Um den Bedarf zu decken, müssten dringend mehr Notfallsanitäter ausgebildet und die dafür notwendigen Stellen geschaffen werden. Wegen der Steigerung der Einsatzzahlen wird die Bedarfsplanung für den Rettungsdienst im
Kreis nun vorgezogen. „Wir brauchen kreisweit etwa zehn Prozent mehr ausgebildete Notfallsanitäter“, sagt Arne Köster. Derzeit liege die Zahl der entsprechend qualifizierten hauptamtlichen Kräfte bei rund 600, dazu kommen einige Rettungssanitäter (Notfallsanitäter wird man erst nach drei Jahren Ausbildung).
In Hilden stieg die Zahl der Rettungsdiensteinsätze von 3003 (im Jahr 2016) auf 4530 (im Jahr 2019), berichtet Feuerwehr-Leiter Hans-Peter Kremer. 2,5 Rettungswagen sind im Einsatz: zwei rund um die Uhr sieben Tage die Woche, der dritte von montags bis freitags von 7 bis 19 Uhr. Dazu gebe es einen Krankenwagen, der montags bis freitags von 7 bis 19 Uhr im Dienst ist.
„Dieses System kann auch künftig so laufen“, sagt Kremer. Der Rettungsdienst wurde um 14 Stellen aufgestockt: „Wenn im April unsere Auszubildenden fertig sind, haben wir alle Stellen besetzt.“Allerdings muss die Feuerwache noch vergrößert werden. Dazu gebe es schon Ideen, aber noch keine Entwürfe.
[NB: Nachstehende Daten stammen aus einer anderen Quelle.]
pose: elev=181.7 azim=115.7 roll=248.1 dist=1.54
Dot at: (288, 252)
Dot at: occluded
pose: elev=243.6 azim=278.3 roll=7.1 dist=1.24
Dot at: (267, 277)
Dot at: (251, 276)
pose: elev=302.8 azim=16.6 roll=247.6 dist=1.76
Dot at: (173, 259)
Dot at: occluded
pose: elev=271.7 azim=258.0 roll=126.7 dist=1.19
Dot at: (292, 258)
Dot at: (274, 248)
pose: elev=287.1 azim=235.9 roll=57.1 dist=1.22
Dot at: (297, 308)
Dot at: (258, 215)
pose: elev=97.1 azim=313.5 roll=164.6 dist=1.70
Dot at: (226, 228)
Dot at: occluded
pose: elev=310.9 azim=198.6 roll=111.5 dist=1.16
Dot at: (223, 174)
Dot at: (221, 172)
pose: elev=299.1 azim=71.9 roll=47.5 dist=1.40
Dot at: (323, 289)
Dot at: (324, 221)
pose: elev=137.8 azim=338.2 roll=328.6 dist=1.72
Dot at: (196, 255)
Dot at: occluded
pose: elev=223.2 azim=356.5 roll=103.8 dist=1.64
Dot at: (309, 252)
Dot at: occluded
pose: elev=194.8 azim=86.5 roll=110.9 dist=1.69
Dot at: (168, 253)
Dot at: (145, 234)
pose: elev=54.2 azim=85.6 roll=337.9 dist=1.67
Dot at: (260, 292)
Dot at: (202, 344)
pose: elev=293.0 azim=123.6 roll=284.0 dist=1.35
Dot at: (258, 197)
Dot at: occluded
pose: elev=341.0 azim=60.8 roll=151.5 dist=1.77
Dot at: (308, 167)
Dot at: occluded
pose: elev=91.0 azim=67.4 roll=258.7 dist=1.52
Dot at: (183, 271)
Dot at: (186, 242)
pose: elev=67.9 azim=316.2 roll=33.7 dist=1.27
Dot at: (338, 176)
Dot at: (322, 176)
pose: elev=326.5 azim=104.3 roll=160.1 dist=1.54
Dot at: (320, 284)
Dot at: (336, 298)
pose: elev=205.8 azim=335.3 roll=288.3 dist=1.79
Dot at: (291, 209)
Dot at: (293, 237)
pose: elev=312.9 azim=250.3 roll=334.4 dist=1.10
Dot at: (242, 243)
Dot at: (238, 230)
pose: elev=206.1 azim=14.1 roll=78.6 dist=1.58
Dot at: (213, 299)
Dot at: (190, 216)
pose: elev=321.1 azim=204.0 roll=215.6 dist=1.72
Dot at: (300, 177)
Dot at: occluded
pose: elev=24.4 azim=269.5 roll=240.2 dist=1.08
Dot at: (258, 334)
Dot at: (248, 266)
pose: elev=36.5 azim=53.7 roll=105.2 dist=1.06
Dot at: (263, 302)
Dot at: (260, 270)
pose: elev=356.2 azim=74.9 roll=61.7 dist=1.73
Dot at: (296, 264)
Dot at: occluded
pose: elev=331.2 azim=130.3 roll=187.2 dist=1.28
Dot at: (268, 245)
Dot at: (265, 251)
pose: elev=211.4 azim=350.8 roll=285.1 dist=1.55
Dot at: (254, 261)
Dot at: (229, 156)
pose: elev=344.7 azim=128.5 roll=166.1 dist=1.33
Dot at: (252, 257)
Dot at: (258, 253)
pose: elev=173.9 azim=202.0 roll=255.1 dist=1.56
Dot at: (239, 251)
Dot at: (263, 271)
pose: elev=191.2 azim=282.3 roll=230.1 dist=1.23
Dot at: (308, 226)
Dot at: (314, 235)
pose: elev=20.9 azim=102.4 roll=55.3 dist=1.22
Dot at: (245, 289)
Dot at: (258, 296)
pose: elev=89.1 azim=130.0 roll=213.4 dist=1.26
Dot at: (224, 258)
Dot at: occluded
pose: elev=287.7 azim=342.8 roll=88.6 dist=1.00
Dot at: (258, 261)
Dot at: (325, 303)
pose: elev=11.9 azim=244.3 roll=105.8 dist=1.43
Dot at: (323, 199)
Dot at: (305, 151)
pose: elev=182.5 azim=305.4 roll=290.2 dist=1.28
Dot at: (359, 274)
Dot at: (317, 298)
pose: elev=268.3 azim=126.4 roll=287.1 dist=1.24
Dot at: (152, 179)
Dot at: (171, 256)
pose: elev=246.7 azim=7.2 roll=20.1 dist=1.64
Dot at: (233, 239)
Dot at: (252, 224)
In Haan sind zwei Rettungswagen im Einsatz: einer rund um die Uhr, der zweite laut Bedarfsplan zwölf Stunden. Tatsächlich aber nur acht Stunden, weil vier Stellen im Rettungsdienst aktuell nicht besetzt seien, sagt Feuerwehrleiter Carsten Schlipköter: „Wir haben Leute in der Ausbildung und hoffen, dass alle im Frühjahr 2021 fertig werden.“
2019 war der Haaner Rettungsdienst 3108 Mal im Einsatz, 2018 waren es 3061 Einsätze, berichtet stellvertretender Wehrführer Mirko Braunheim. Auch in Haan steige die Zahl der Rettungsdiensteinsätze seit Jahren kontinuierlich an. Ein neuer Brandschutzbedarfsplan ist in der Gartenstadt gerade in der politische Beratung. Schlipköter geht davon aus, dass deshalb auch mehr Personal nötig wird: „Es könnte sein, dass auch die Feuerwache vergrößert werden muss.“
Für den drastischen Anstieg der Rettungsdiensteinsätze gebe es mehrere Gründe, sagt Dr. Arne Köster, Ärztlicher Leiter des Rettungsdienstes im Kreis Mettman: „Gestiegen ist die Zahl der internistischen Notfälle.“Der Anteil der Älteren in der Bevölkerung sei höher als früher und Senioren hätten häufiger Notfälle. Köster weiß jedoch auch von „Bagatell-Einsätzen“zu berichten. Patienten wählten den Notruf 112 und dramatisierten dann ihre Lage, weil sie keine Lust hätten, auf einen Termin bei ihrem Hausarzt zu warten oder Geduld für den Bereitschaftsdienst aufzubringen. Das gehe dann zu Lasten derer, die wirklich auf Hilfe angewiesen sind. Der „Missbrauch“des Rettungsdienstes sei jedoch eine „absolute Ausnahme“, betont Köster.